- How to complete this task
Leaving out all pictures, reproduce the entries below exactly, from the first line through the line that contains "- [Lesson 6 Lab: Running".

Data shown Start Marker

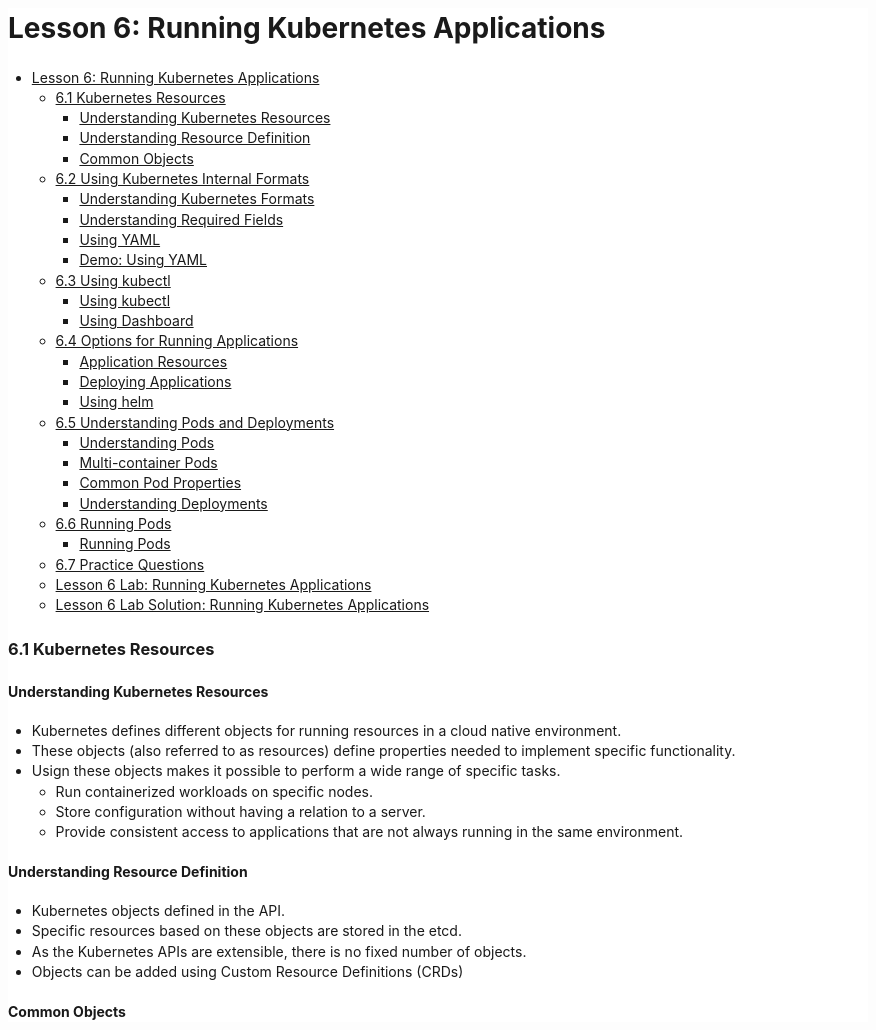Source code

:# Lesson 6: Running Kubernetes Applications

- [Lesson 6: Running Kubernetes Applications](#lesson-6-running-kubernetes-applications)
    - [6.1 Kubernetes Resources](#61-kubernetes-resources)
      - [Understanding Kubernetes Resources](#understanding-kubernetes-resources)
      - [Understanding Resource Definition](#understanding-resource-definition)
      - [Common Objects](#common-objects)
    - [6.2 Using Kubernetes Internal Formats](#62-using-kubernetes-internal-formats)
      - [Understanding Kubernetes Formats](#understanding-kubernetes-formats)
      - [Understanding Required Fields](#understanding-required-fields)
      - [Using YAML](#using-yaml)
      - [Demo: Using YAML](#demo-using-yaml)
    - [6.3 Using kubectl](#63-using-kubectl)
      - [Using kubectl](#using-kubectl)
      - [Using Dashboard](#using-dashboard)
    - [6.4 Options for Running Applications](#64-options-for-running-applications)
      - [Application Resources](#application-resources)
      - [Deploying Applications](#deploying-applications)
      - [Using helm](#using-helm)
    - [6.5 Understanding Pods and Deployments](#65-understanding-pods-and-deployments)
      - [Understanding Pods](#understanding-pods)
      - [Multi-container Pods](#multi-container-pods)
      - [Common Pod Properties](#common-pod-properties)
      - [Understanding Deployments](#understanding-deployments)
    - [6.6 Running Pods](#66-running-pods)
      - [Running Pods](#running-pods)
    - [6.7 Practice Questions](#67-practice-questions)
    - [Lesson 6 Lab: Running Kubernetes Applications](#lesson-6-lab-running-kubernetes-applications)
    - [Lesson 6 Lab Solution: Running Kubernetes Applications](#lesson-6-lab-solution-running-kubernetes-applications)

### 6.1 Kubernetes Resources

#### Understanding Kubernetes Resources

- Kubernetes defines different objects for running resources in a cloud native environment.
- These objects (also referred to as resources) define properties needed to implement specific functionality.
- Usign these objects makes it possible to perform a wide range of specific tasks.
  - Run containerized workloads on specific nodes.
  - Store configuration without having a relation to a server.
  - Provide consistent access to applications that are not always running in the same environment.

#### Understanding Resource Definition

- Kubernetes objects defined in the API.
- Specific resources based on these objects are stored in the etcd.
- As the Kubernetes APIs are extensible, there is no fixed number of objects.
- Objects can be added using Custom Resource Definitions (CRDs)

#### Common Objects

Data shown End Marker

- Task result
Source code

:# Lesson 6: Running Kubernetes Applications

- [Lesson 6: Running Kubernetes Applications](#lesson-6-running-kubernetes-applications)
    - [6.1 Kubernetes Resources](#61-kubernetes-resources)
      - [Understanding Kubernetes Resources](#understanding-kubernetes-resources)
      - [Understanding Resource Definition](#understanding-resource-definition)
      - [Common Objects](#common-objects)
    - [6.2 Using Kubernetes Internal Formats](#62-using-kubernetes-internal-formats)
      - [Understanding Kubernetes Formats](#understanding-kubernetes-formats)
      - [Understanding Required Fields](#understanding-required-fields)
      - [Using YAML](#using-yaml)
      - [Demo: Using YAML](#demo-using-yaml)
    - [6.3 Using kubectl](#63-using-kubectl)
      - [Using kubectl](#using-kubectl)
      - [Using Dashboard](#using-dashboard)
    - [6.4 Options for Running Applications](#64-options-for-running-applications)
      - [Application Resources](#application-resources)
      - [Deploying Applications](#deploying-applications)
      - [Using helm](#using-helm)
    - [6.5 Understanding Pods and Deployments](#65-understanding-pods-and-deployments)
      - [Understanding Pods](#understanding-pods)
      - [Multi-container Pods](#multi-container-pods)
      - [Common Pod Properties](#common-pod-properties)
      - [Understanding Deployments](#understanding-deployments)
    - [6.6 Running Pods](#66-running-pods)
      - [Running Pods](#running-pods)
    - [6.7 Practice Questions](#67-practice-questions)
    - [Lesson 6 Lab: Running Kubernetes Applications](#lesson-6-lab-running-kubernetes-applications)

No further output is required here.